= WORK REQUEST =
Starting at the first entry, print everything through the last exactly.

= DATA FOR PROCESSING =
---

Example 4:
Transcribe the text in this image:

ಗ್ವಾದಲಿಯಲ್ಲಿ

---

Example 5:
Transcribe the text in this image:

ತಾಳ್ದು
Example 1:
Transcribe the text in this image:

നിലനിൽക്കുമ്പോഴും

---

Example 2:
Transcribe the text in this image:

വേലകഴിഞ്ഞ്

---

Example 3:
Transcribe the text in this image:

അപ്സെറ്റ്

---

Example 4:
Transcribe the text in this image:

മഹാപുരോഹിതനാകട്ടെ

= COMPLETED EXERCISE =
---

Example 4:
Transcribe the text in this image:

ಗ್ವಾದಲಿಯಲ್ಲಿ

---

Example 5:
Transcribe the text in this image:

ತಾಳ್ದು
Example 1:
Transcribe the text in this image:

നിലനിൽക്കുമ്പോഴും

---

Example 2:
Transcribe the text in this image:

വേലകഴിഞ്ഞ്

---

Example 3:
Transcribe the text in this image:

അപ്സെറ്റ്

---

Example 4:
Transcribe the text in this image:

മഹാപുരോഹിതനാകട്ടെ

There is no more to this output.